__DATA PROVIDED__:
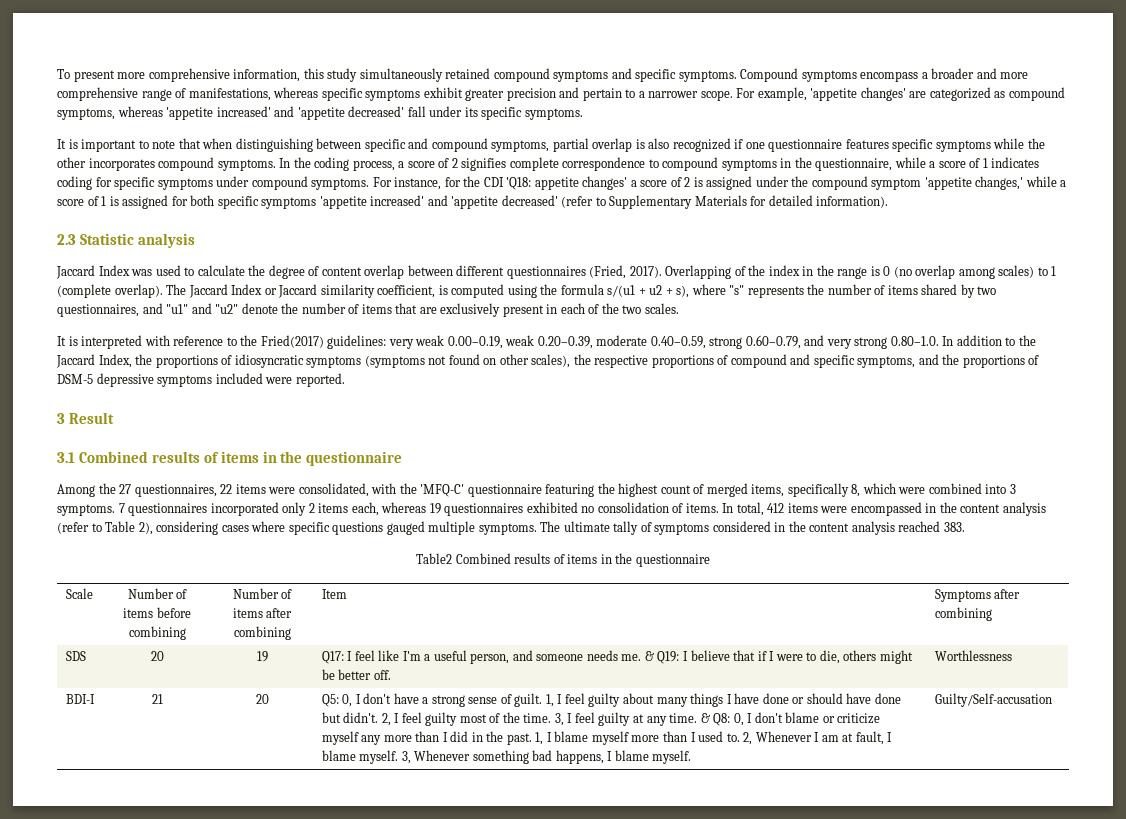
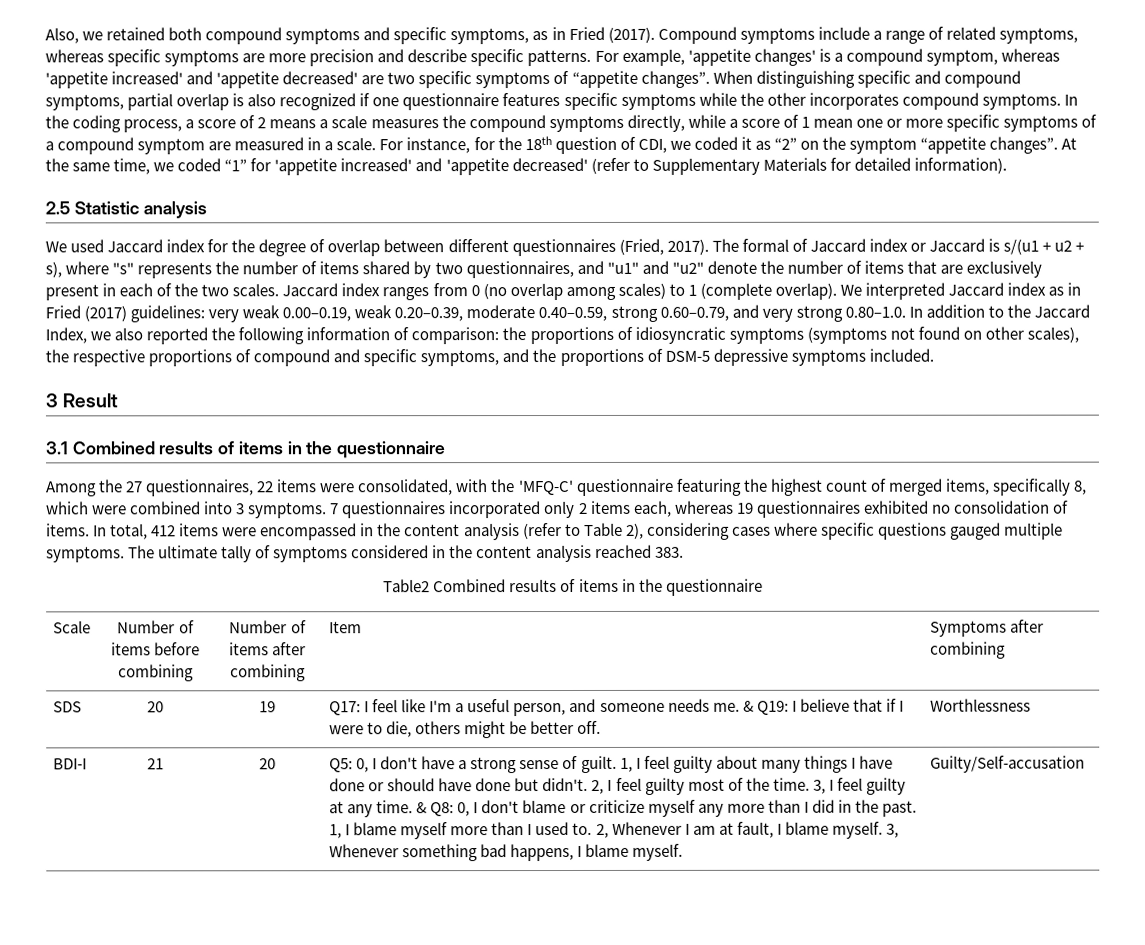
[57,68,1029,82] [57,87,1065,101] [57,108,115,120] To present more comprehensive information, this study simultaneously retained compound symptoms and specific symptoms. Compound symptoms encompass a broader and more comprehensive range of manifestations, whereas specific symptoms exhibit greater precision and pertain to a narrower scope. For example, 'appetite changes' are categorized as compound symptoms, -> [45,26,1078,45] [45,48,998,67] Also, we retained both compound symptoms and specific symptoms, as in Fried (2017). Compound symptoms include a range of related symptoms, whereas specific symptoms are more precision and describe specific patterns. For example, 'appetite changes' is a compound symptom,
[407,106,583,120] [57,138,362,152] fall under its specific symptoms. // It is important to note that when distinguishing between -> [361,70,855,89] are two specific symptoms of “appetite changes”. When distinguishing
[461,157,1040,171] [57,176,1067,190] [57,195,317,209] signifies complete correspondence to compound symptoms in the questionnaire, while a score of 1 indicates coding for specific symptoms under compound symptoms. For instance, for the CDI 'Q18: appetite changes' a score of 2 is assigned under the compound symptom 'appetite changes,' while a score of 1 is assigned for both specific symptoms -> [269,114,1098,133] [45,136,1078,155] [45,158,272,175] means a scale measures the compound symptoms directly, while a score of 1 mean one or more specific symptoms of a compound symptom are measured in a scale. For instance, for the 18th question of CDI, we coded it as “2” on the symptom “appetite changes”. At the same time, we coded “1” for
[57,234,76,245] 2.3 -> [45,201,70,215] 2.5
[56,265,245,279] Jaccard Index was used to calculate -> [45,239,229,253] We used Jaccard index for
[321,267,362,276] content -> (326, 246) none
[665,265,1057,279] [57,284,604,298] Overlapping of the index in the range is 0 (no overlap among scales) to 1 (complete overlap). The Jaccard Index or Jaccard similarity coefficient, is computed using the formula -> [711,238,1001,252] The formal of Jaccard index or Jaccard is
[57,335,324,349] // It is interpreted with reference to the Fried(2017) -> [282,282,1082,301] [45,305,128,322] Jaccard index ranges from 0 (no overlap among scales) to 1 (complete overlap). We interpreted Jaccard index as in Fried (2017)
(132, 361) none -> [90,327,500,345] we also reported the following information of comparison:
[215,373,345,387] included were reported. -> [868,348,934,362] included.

--

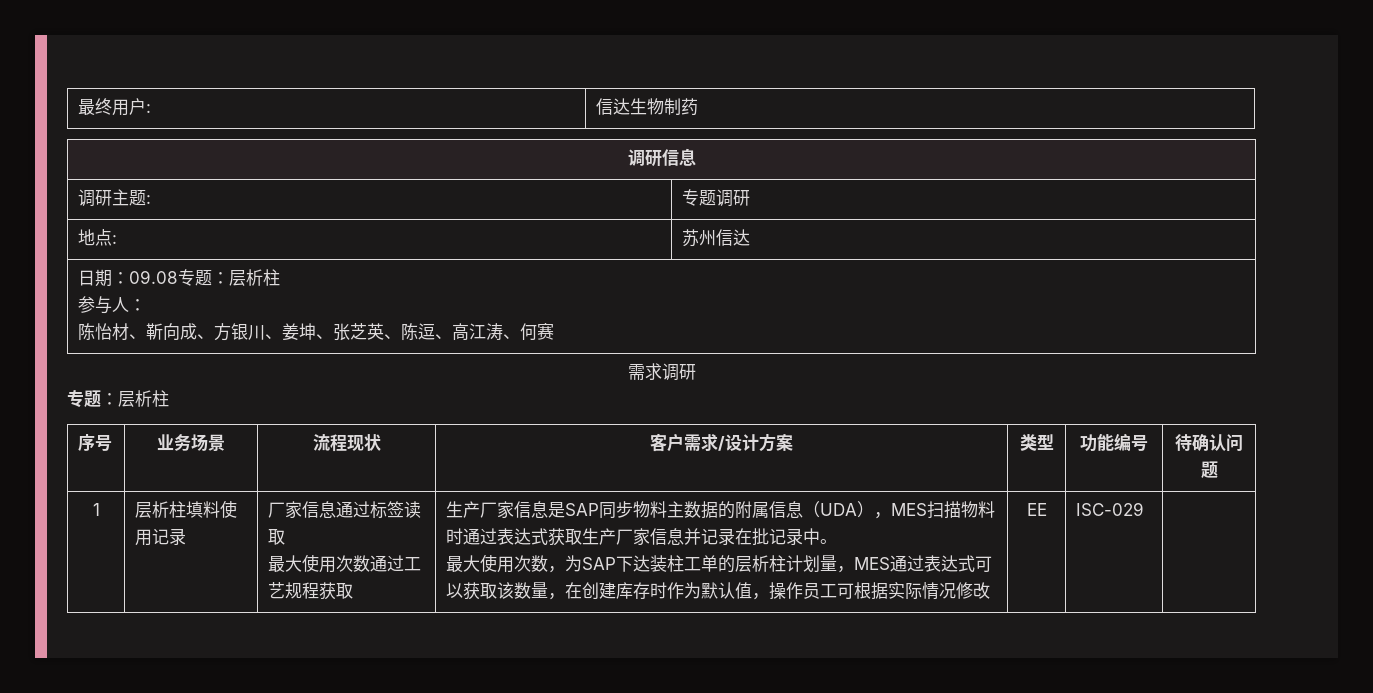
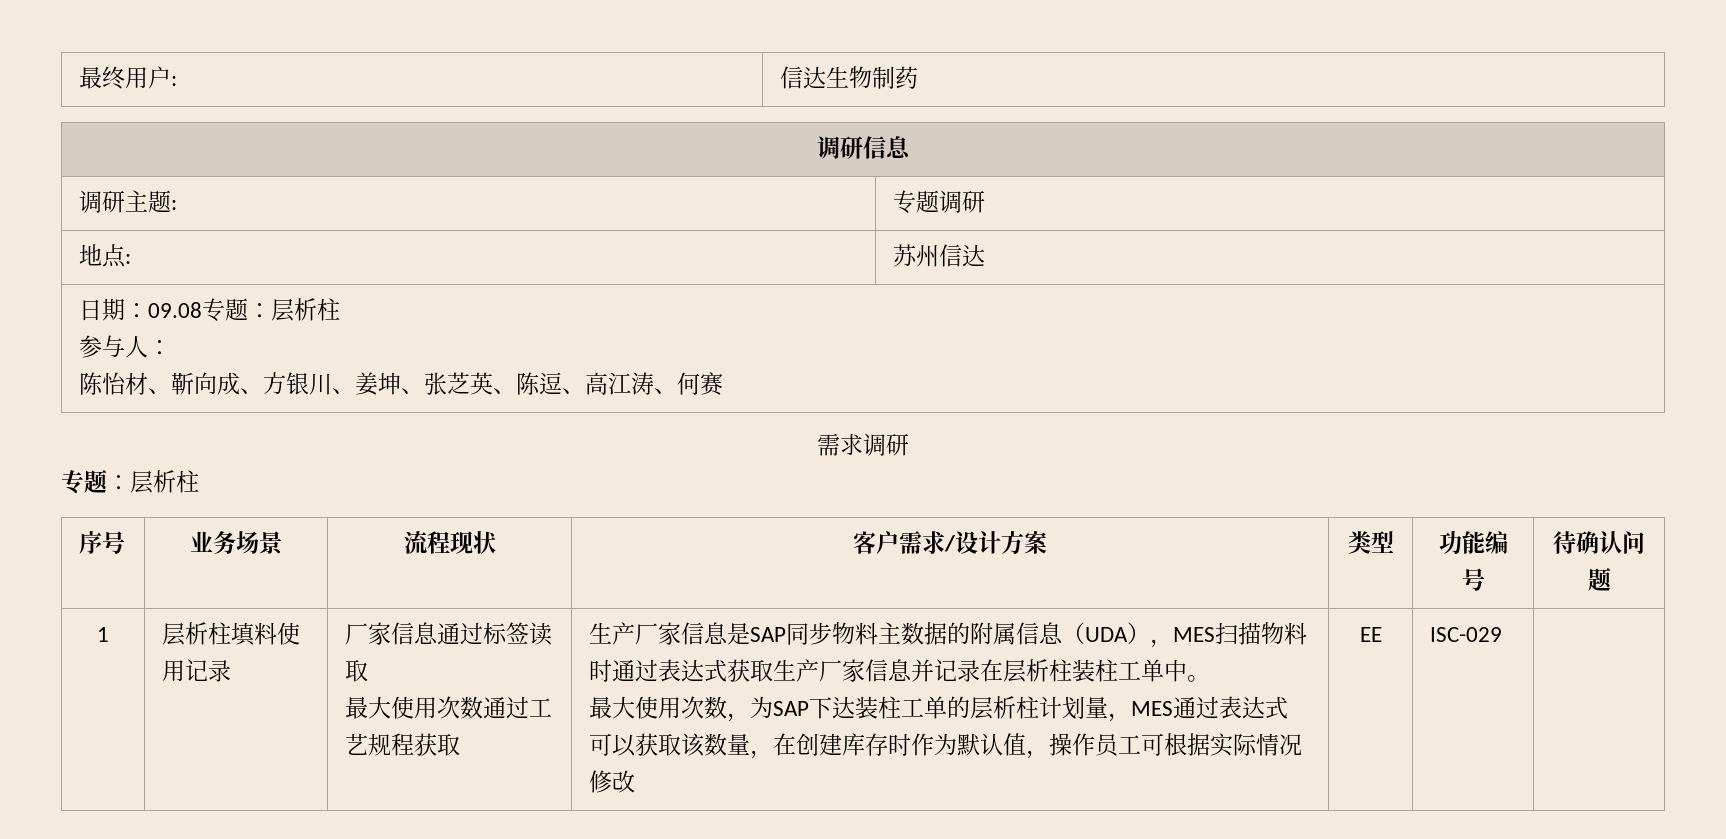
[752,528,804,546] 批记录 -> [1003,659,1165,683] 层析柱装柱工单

---

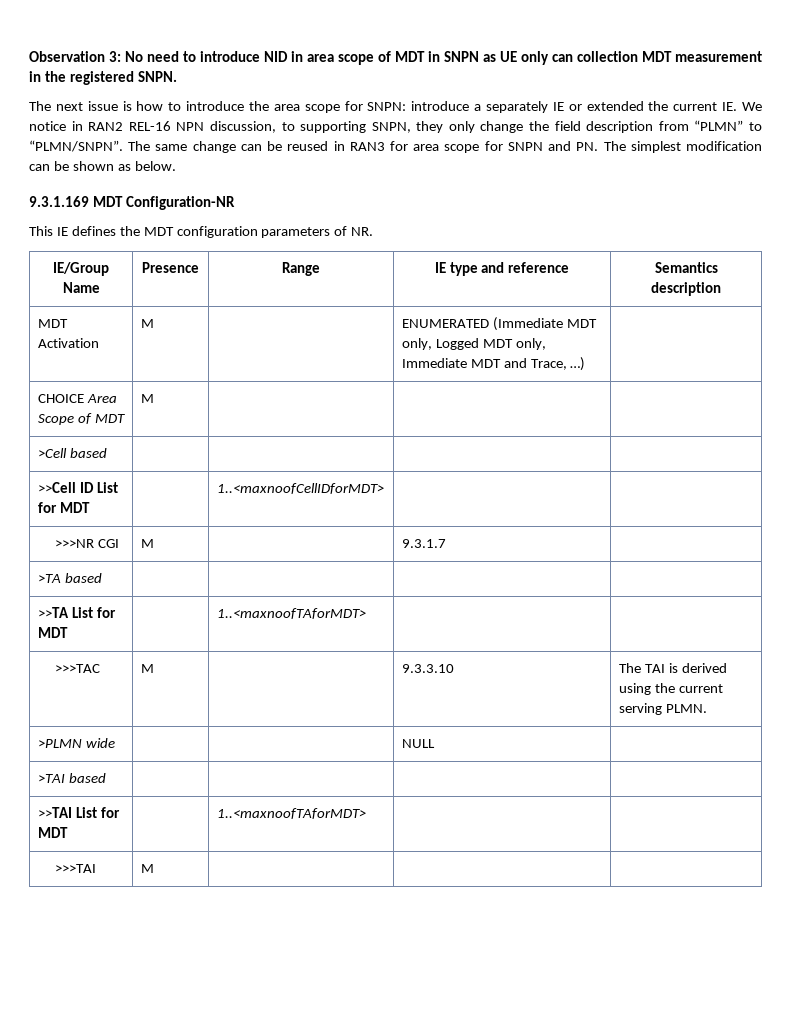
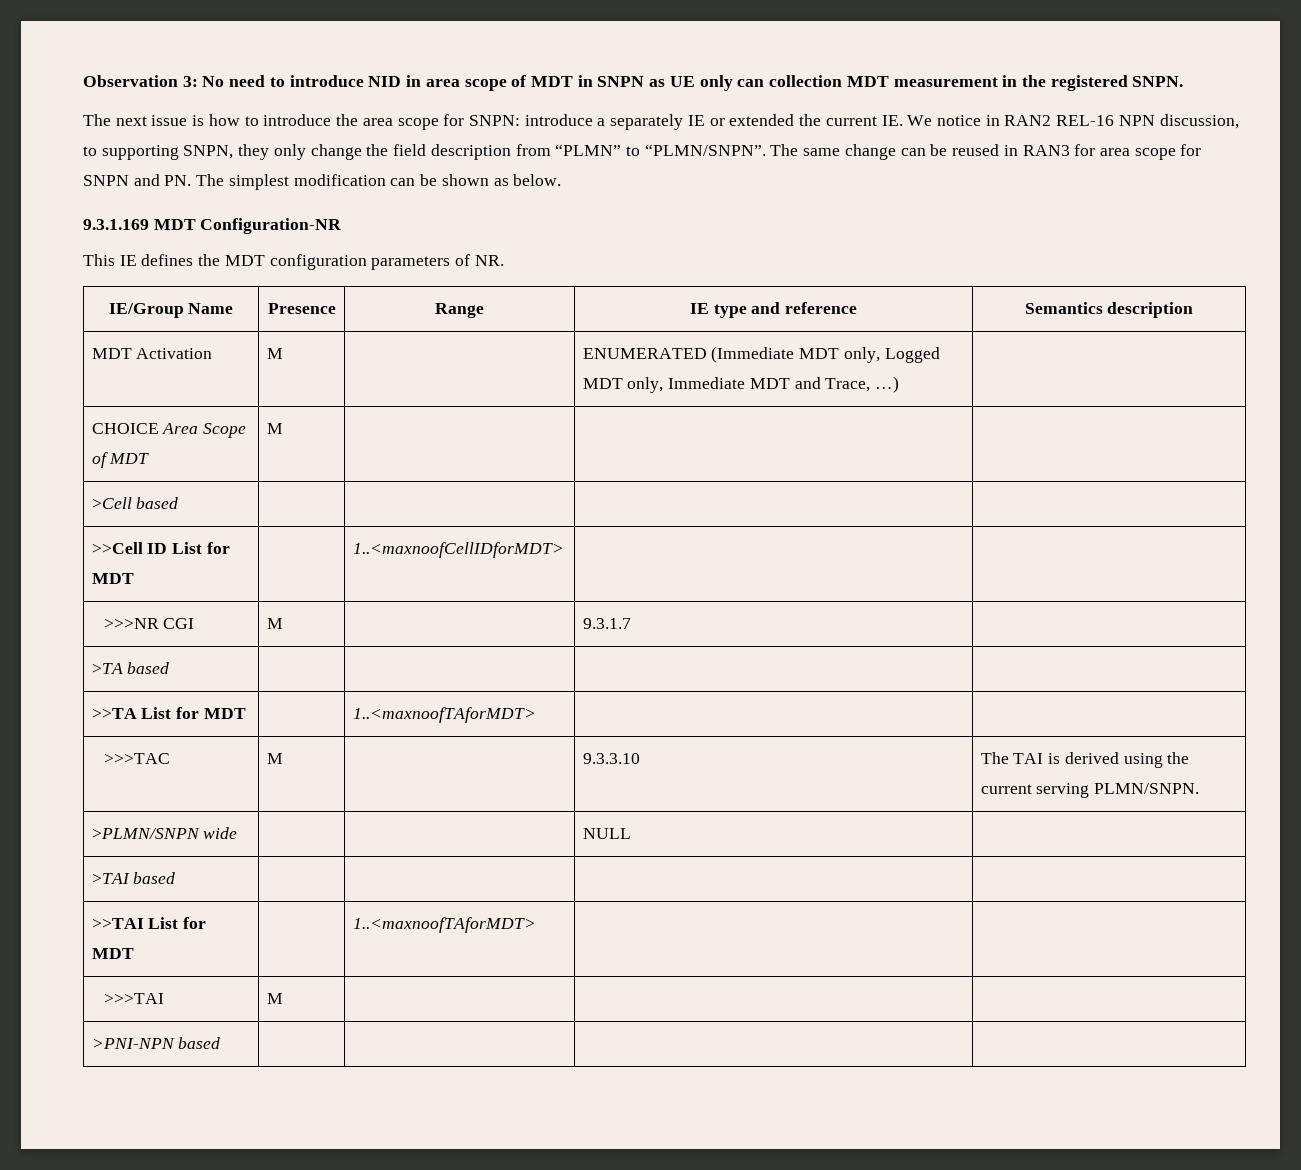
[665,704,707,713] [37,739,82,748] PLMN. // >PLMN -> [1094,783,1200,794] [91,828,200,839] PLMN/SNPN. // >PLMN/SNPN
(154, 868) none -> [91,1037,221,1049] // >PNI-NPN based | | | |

__YOUR TASK__: For the material above, reproduce exactly the lines from the line with "[665,704,707,713] [37,739,82,748] PLMN." to the line with "(154, 868) none", inclusive, and exclude all others.

__RESULT FOR THIS EXERCISE__:
[665,704,707,713] [37,739,82,748] PLMN. // >PLMN -> [1094,783,1200,794] [91,828,200,839] PLMN/SNPN. // >PLMN/SNPN
(154, 868) none -> [91,1037,221,1049] // >PNI-NPN based | | | |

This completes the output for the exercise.